DOCUMENT SEGMENT —

— start —

Along with Bunyoro, Toro, Ankole, and Kiziba, Buganda is one of the Lacustrian kingdoms. The Ganda are people of mixed origins, whose ancestors migrated to their present location over the past 600 years. Historically, they were known as a warlike people who conquered many of their neighbors. At the time of White contact, the Ganda kingdom was at the height of its power.

The first contact with Westerners occurred in 1862, and missionaries arrived in Buganda soon thereafter. In the Buganda Agreement of 1900, Buganda was designated a province of Uganda. In 1962 the status of Uganda changed from that of a British protectorate to an independent nation and a member of the Commonwealth of Nations. In the Uganda Agreement, the position of the king ( kabaka ) was confirmed, and the native system of administration was preserved. The central government of Buganda Province consists of the kabaka, three ministers, and a legislative assembly ( luki iko ). For administrative purposes, the province is divided into counties, subcounties, and parishes.

— end —

DATA EXTRACT —
— start —

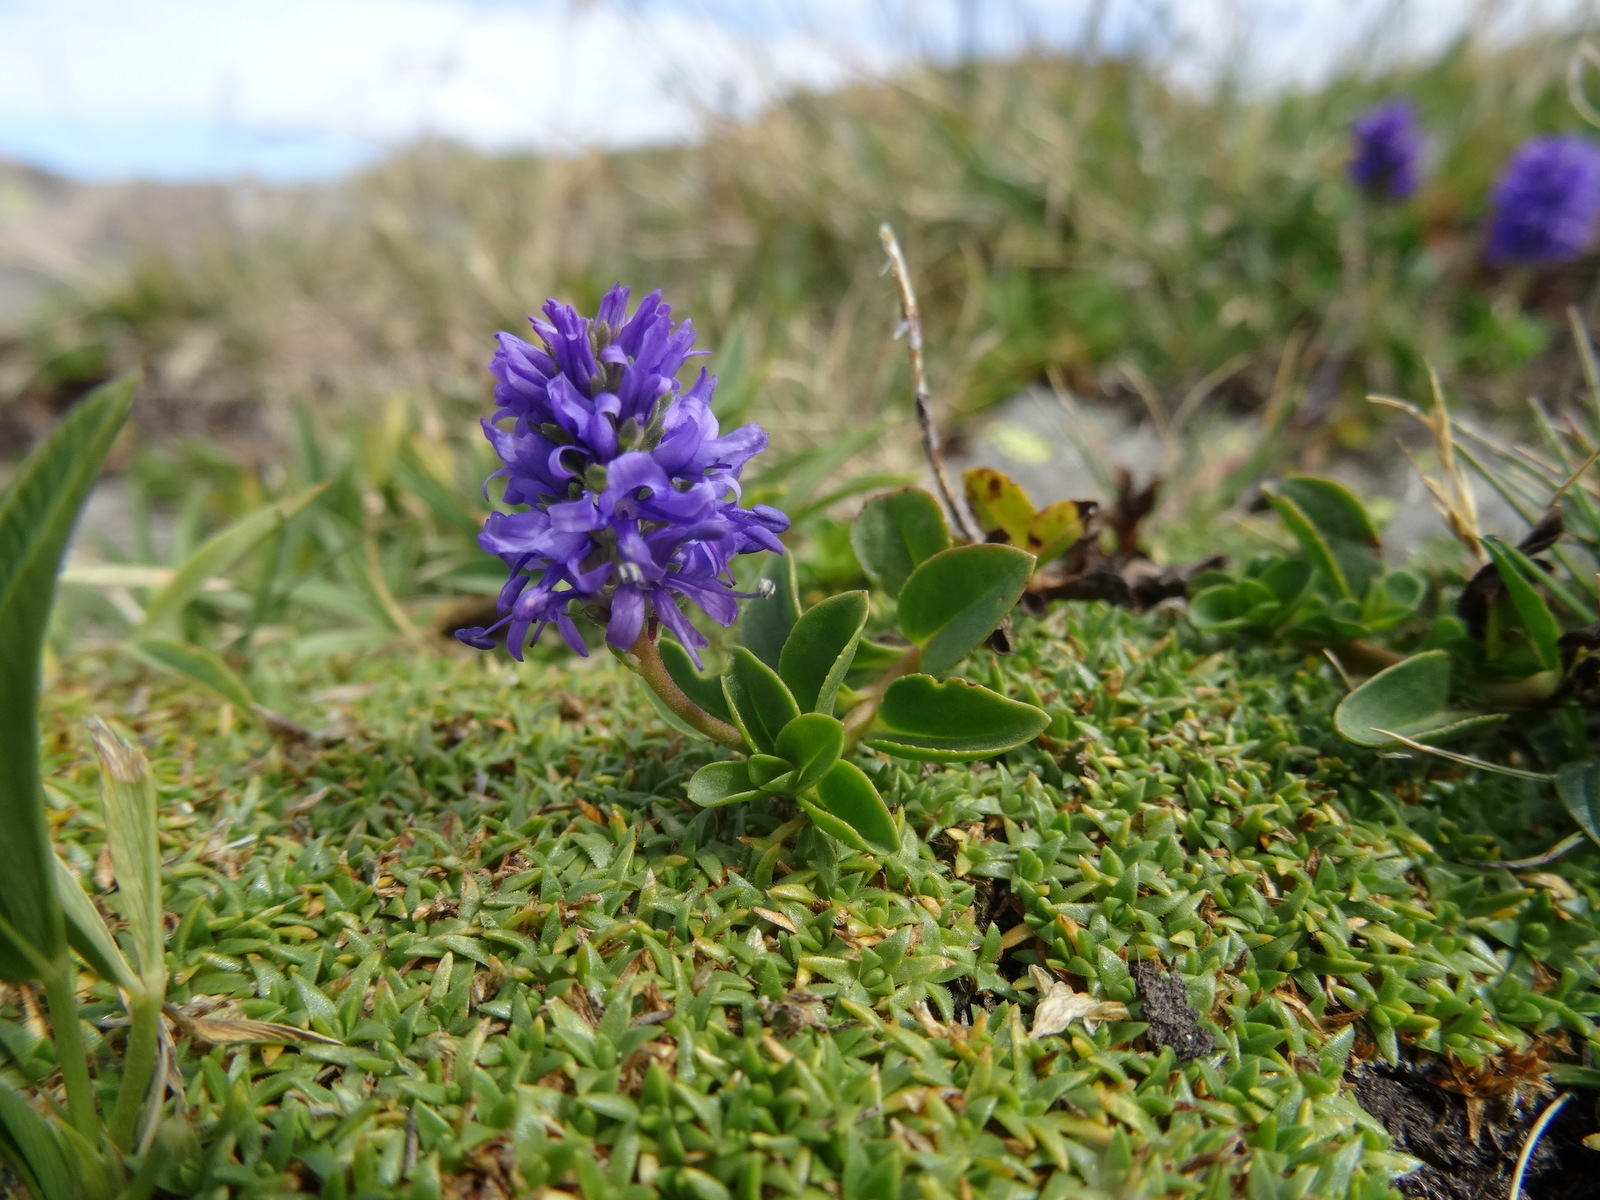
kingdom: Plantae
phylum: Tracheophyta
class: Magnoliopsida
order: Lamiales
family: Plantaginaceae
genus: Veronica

— end —

COMPLETE THE FOLLOWING —
(A) Name every kingdom the Buganda passage identifies as a Lacustrian kingdom.
(B) Continue the Buganda passage from its final sentence.

EXPECTED OUTPUTS —
(A) Buganda, Bunyoro, Toro, Ankole, Kiziba

(B)
The Ganda are primarily an agricultural society; their staple crops are bananas and yams. Cotton was introduced as a market crop early in the twentieth century. In addition, sweet potatoes, taro, manioc, maize, millet, peanuts, beans, squashes, gourds, sesame, tomatoes, and sugarcane are grown. Ownership of cattle is a sign of wealth, and goats, chickens, and a few sheep are also kept. The banana has been of great importance in Ganda life. Typically, each household had a banana grove, which supplied the major food needs of the family. A grove could produce for as long as seventy years and required only a little weeding and mulching, work that was commonly done by women. According to the Ganda, one woman working in a banana grove provided food for ten men. Because of the banana, the Ganda have not needed to follow a pattern of shifting agriculture, and the land has been able to support a fairly dense population.

Traditionally, villages consisted of a number of households, each one surrounded by its banana gardens, spread out over the top of a hill. Villages were made up of between 60 and 100 adult males, together with their families, in a hierarchical system. All land was considered to be owned by the kabaka, who appointed local chiefs to administer specific territories. The chiefs, in turn, had subchiefs under them. At the bottom of this hierarchy was the village headman.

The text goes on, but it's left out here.